_Document extract:_
= = = =
# Softener using too much salt



## Spencer (Jul 6, 2005)

I've got a new softener installed in my new house. All new plumbing system.

Water tested at 80 ppm. Set it up according to what the softener manual specified.

Its just me and my wife and we have a high efficiency washer. I'm using 8-40 lb bags a month. This seems like way way to much. My in laws have 12 people in their house and they don't go through that much salt.

Sound way off to you?


----------



## Oconomowoc (Oct 13, 2011)

Spencer said:


> I've got a new softener installed in my new house. All new plumbing system.
> 
> Water tested at 80 ppm. Set it up according to what the softener manual specified.
> 
> ...


What type of unit? Is it sized right? Are the settings right? 80 ppm doesn't explain what's required. Is it set to regenerate based on usage or days? Fleck head? Clack?


----------



## Oconomowoc (Oct 13, 2011)

FYI: 80 ppm is not considered that hard. That's only in the neighborhood of about 4-5 grains per gallon. It's probably set really high, salt usage should be extremely limited.


----------



## Spencer (Jul 6, 2005)
= = = =
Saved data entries
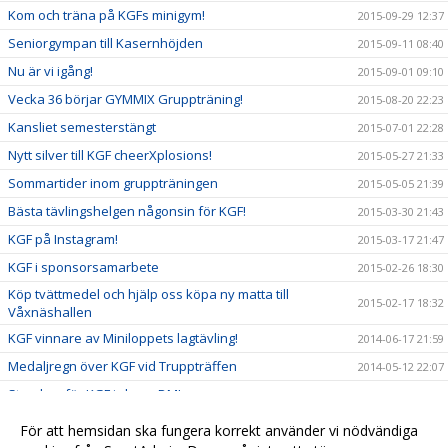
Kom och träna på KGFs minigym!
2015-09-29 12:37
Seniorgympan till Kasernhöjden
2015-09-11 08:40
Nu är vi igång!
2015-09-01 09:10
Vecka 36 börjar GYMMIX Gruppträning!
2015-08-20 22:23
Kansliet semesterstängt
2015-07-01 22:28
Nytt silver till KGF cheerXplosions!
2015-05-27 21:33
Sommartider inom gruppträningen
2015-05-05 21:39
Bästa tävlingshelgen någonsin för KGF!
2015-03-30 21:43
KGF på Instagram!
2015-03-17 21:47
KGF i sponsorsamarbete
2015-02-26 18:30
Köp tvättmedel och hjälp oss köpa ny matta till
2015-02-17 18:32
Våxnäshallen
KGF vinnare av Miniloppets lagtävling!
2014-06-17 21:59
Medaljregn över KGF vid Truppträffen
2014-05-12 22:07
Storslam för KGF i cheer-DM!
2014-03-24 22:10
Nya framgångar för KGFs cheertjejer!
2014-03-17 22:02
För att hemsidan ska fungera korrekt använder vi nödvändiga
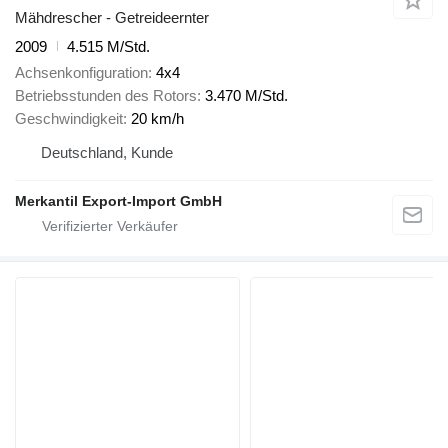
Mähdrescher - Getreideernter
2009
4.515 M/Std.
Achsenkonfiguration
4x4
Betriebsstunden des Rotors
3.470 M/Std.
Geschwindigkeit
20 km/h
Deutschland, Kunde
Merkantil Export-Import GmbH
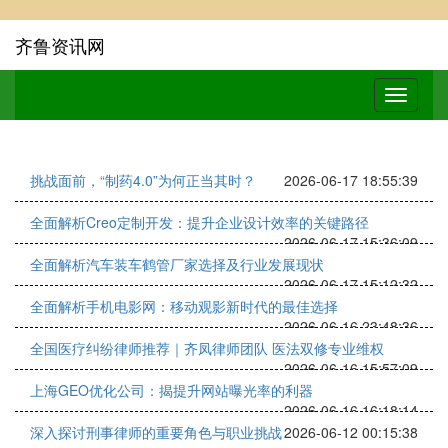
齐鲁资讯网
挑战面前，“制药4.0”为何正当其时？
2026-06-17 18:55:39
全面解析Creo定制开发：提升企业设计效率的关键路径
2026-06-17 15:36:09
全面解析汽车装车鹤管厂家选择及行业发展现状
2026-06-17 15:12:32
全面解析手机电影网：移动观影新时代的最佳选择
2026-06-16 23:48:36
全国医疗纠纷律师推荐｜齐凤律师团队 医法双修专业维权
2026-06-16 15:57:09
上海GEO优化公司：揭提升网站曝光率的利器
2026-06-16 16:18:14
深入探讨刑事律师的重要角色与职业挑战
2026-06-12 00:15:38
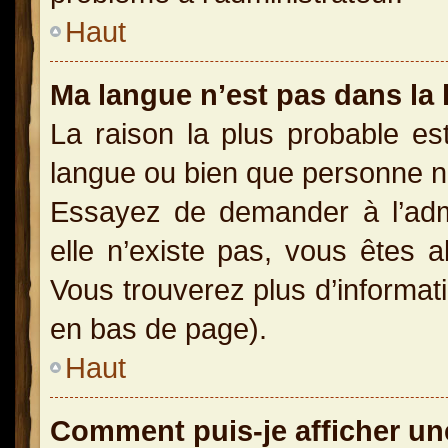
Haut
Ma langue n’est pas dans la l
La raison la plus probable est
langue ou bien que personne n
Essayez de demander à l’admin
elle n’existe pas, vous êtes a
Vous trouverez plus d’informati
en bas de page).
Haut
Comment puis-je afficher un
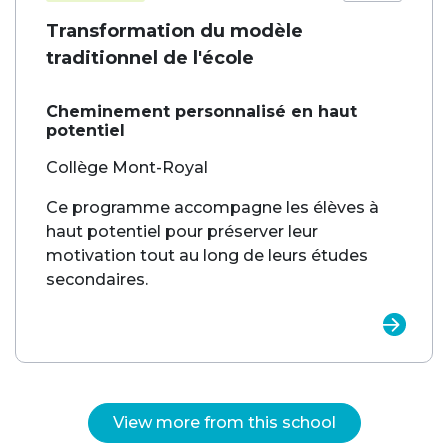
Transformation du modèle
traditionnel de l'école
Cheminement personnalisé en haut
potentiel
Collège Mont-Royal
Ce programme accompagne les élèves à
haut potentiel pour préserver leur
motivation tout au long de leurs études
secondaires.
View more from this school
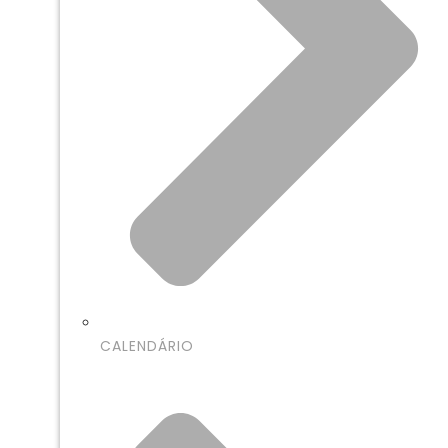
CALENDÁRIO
= = = =
_Required actions:_
[1] Summarize the softener thread in three sentences.
[2] Echo the stretch of the softener thread from "Its just me" through "that much salt.".
The items have no role in this work.

_Task-by-task results:_
[1] Spencer says a new softener in his new house, set up as the manual specified for water tested at 80 ppm, goes through far more salt each month than seems reasonable for two people with a high efficiency washer. He points out that his in-laws, with 12 people in their house, use less salt. Oconomowoc asks about the unit type, sizing, settings and whether it regenerates by usage or days, then notes that 80 ppm is only about 4-5 grains per gallon, so the unit is probably set very high and salt use should be extremely limited.

[2]
Its just me and my wife and we have a high efficiency washer. I'm using 8-40 lb bags a month. This seems like way way to much. My in laws have 12 people in their house and they don't go through that much salt.